I am at once struck by the serene ambience that is all pervading as we approach Kodambalur, 36 km from Pudukottai. It is perhaps the oldest historically recorded sites, more popularly known as Moovarkoil for the trio of shrines it once comprised. The highlight of our trip was a visit to the Tirumayam Fort, declared a heritage site by ASI. Towering over the townscape, the historic fort is built on huge boulders encircling a small hillock, 20 km from Pudukkottai town on the Karaikudi-Rameshwaram-Trichy highway. Tirumayam is the birth place of the famous freedom fighter Satyamurthy and its fort, built by Sethupathi Vijaya Raghunatha Thevar, served as a hiding place for the freedom fighter Veerapandiya Kattaomman, the Indian chieftain from Panchalankurichi, who along with his brother Oomadurai, revolted against the British imperialists in the 18th century. The British on the other hand, used the fort as an armory during the Second World War.

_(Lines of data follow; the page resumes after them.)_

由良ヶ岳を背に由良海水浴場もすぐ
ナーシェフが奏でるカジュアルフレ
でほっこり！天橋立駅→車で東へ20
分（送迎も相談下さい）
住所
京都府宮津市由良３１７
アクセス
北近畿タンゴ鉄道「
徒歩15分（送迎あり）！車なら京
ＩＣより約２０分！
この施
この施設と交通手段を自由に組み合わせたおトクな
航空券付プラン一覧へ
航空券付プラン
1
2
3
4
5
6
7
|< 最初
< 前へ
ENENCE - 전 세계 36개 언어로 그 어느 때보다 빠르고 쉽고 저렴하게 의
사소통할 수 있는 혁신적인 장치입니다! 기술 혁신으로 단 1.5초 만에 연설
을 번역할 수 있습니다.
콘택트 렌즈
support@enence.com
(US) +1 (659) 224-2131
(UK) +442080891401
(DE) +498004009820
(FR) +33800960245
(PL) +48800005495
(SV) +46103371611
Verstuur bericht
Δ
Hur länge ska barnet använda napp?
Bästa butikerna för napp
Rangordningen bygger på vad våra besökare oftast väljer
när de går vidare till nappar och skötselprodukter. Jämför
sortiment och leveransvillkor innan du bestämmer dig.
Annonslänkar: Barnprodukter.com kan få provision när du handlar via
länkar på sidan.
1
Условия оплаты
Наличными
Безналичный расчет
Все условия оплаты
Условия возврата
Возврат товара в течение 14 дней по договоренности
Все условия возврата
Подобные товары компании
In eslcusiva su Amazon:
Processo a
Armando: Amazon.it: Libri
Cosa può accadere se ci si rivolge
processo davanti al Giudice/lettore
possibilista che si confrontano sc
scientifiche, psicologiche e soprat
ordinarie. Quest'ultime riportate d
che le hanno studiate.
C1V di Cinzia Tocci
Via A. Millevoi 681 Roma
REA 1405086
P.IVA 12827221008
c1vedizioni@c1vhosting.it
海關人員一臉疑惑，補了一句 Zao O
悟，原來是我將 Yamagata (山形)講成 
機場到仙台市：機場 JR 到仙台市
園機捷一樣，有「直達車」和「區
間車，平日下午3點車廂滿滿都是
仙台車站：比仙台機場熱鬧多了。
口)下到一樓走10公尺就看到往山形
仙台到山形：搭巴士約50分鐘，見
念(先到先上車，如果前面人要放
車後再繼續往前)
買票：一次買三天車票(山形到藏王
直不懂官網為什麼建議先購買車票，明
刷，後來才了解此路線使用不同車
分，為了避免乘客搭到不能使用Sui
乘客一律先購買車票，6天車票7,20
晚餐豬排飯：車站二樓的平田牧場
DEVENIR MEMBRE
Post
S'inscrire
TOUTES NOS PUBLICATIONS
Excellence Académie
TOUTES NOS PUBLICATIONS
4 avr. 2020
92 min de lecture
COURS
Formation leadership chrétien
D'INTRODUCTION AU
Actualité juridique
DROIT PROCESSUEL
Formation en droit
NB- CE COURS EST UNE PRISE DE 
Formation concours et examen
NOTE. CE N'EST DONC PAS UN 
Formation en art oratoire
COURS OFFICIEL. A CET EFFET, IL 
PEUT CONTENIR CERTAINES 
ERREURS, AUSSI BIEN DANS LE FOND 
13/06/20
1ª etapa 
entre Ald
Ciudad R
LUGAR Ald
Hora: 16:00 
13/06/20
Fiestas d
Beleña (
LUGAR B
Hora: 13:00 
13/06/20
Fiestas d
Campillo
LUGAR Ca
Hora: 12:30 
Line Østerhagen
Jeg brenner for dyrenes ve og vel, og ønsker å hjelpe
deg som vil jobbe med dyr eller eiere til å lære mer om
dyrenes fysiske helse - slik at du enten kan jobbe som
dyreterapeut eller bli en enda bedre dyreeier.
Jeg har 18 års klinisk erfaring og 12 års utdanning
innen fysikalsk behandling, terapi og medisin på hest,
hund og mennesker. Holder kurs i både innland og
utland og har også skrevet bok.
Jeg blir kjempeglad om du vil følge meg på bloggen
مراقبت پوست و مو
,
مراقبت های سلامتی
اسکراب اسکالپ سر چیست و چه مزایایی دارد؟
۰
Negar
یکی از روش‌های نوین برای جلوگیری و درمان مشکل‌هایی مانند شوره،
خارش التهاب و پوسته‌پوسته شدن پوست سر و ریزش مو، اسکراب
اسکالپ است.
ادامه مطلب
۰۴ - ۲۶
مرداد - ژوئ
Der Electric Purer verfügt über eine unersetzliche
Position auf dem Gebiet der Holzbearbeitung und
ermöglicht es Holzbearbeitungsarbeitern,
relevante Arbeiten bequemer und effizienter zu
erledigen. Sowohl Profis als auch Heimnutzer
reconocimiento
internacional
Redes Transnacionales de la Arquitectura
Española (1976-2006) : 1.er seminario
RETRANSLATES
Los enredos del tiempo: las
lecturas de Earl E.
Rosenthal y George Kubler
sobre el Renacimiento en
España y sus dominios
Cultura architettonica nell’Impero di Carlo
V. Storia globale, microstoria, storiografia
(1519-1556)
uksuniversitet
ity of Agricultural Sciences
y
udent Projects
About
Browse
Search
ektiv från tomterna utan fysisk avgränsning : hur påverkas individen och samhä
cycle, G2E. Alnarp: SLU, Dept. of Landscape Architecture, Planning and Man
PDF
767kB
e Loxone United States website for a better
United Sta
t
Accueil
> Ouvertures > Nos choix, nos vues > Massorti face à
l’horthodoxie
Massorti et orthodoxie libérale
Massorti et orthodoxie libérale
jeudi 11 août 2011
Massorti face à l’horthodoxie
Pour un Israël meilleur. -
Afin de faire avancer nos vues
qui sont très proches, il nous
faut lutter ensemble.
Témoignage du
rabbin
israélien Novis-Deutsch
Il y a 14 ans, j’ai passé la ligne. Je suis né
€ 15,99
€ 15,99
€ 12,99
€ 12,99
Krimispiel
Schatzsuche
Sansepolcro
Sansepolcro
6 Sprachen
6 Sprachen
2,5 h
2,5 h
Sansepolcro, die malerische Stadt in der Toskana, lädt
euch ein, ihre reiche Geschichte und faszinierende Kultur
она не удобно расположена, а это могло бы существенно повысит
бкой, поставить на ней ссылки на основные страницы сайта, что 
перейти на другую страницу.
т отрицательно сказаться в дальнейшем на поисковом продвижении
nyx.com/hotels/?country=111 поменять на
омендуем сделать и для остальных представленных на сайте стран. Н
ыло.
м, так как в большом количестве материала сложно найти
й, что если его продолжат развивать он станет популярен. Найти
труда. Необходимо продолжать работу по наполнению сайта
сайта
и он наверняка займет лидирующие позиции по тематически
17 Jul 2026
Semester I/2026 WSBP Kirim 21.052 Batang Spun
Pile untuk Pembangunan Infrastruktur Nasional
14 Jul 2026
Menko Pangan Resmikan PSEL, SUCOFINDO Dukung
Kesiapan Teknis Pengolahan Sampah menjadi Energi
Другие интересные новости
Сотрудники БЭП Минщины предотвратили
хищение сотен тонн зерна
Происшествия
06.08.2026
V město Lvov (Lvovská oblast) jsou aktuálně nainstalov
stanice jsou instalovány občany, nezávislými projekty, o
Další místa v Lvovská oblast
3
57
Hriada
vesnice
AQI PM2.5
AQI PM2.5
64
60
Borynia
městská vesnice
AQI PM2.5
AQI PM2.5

Besides the wonderfully carved stone statues, chains and pillared mandapams, the 1000-year old temple boasts a marvelous chariot, known for its wood carvings. It is the first sight that meets our eye, standing majestically by the side of the temple entrance.
We are glad we reserved one of the best for the last as we take leave of Manickavasagar and Athmanatha. We remain mesmerized having feasted on the artistic wonders that perhaps, effortlessly emerged from the hands of some of the most skilled craftsmen and artisans that Tamil Nadu and India could ever boast of – the country’s plethora of unsung heroes who passed into oblivion, leaving behind masterpieces etched in timeless history. On our way back we visited some of the fabulous mansions built by rich Chettinad merchants in nearby Kanadukathan.